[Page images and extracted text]
%%

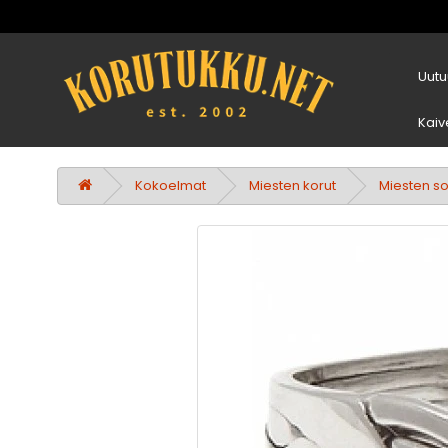
Uutu
Kaiv
Kokoelmat
Miesten korut
Miesten s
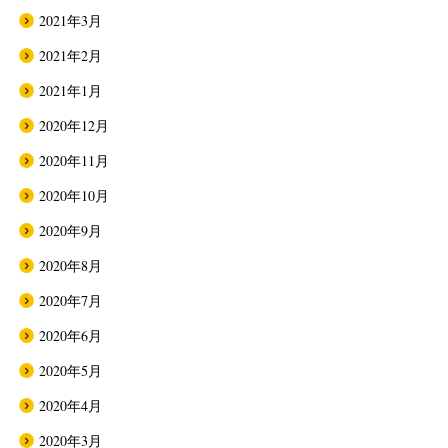
2021年3月
2021年2月
2021年1月
2020年12月
2020年11月
2020年10月
2020年9月
2020年8月
2020年7月
2020年6月
2020年5月
2020年4月
2020年3月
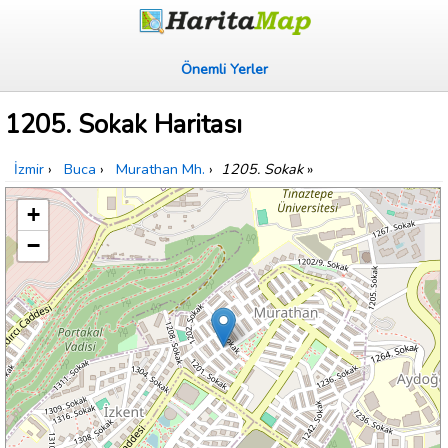
Önemli Yerler
1205. Sokak Haritası
İzmir
›
Buca
›
Murathan Mh.
›
1205. Sokak
»
+
−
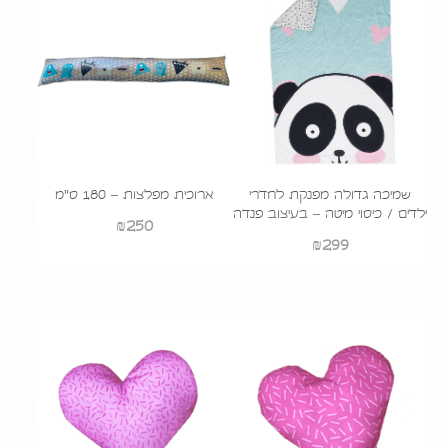
שמיכה גדולה מפנקת לחדרי
ארוכית מפלצות – 180 ס"מ
ילדים / כיסוי מיטה – בעיצוב פנדה
₪
250
₪
299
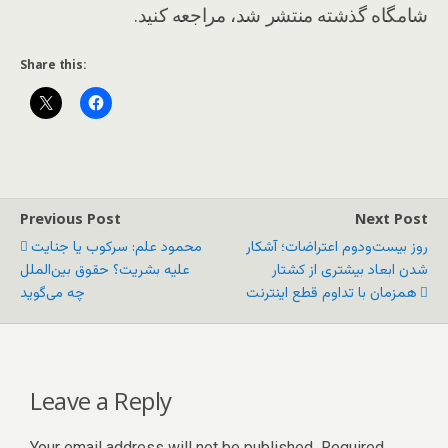
شامگاه گذشته منتشر شد، مراجعه کنید.
Share this:
Previous Post
Next Post
روز بیست‌ودوم اعتراضات؛ آشکار
محمود علم: سرکوب یا جنایت
شدن ابعاد بیشتری از کشتار
علیه بشریت؟ حقوق بین‌الملل
همزمان با تداوم قطع اینترنت
چه می‌گوید
Leave a Reply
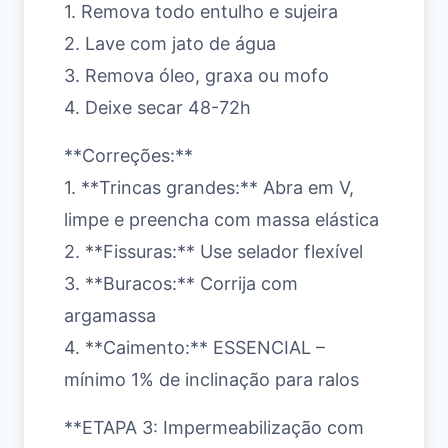
1. Remova todo entulho e sujeira
2. Lave com jato de água
3. Remova óleo, graxa ou mofo
4. Deixe secar 48-72h
**Correções:**
1. **Trincas grandes:** Abra em V,
limpe e preencha com massa elástica
2. **Fissuras:** Use selador flexível
3. **Buracos:** Corrija com
argamassa
4. **Caimento:** ESSENCIAL –
mínimo 1% de inclinação para ralos
**ETAPA 3: Impermeabilização com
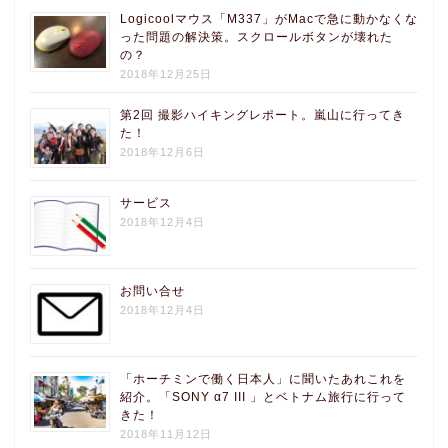
Logicoolマウス「M337」がMacで急に動かなくな
った問題の解決策。スクロールボタンが壊れた
の？
2018年12月25日
第2回 撮影ハイキングレポート。嵐山に行ってき
た！
2018年12月6日
サービス
2018年12月4日
お問い合せ
2018年12月4日
「ホーチミンで働く日本人」に聞いたあれこれを
紹介。「SONY α7 III 」とベトナム旅行に行って
きた！
2018年11月12日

%%

WHAT IS BEING ASKED:
Where a picture appears, skip it and copy the rest of the data word for word.

EXERCISE ANSWER:
Uutu
Kaiv
Kokoelmat
Miesten korut
Miesten s
2021年3月
2021年2月
2021年1月
2020年12月
2020年11月
2020年10月
2020年9月
2020年8月
2020年7月
2020年6月
2020年5月
2020年4月
2020年3月
Önemli Yerler
1205. Sokak Haritası
İzmir
›
Buca
›
Murathan Mh.
›
1205. Sokak
»
+
−
שמיכה גדולה מפנקת לחדרי
ארוכית מפלצות – 180 ס"מ
ילדים / כיסוי מיטה – בעיצוב פנדה
₪
250
₪
299
شامگاه گذشته منتشر شد، مراجعه کنید.
Share this:
Previous Post
Next Post
روز بیست‌ودوم اعتراضات؛ آشکار
محمود علم: سرکوب یا جنایت
شدن ابعاد بیشتری از کشتار
علیه بشریت؟ حقوق بین‌الملل
همزمان با تداوم قطع اینترنت
چه می‌گوید
Leave a Reply
1. Remova todo entulho e sujeira
2. Lave com jato de água
3. Remova óleo, graxa ou mofo
4. Deixe secar 48-72h
**Correções:**
1. **Trincas grandes:** Abra em V,
limpe e preencha com massa elástica
2. **Fissuras:** Use selador flexível
3. **Buracos:** Corrija com
argamassa
4. **Caimento:** ESSENCIAL –
mínimo 1% de inclinação para ralos
**ETAPA 3: Impermeabilização com
Logicoolマウス「M337」がMacで急に動かなくな
った問題の解決策。スクロールボタンが壊れた
の？
2018年12月25日
第2回 撮影ハイキングレポート。嵐山に行ってき
た！
2018年12月6日
サービス
2018年12月4日
お問い合せ
2018年12月4日
「ホーチミンで働く日本人」に聞いたあれこれを
紹介。「SONY α7 III 」とベトナム旅行に行って
きた！
2018年11月12日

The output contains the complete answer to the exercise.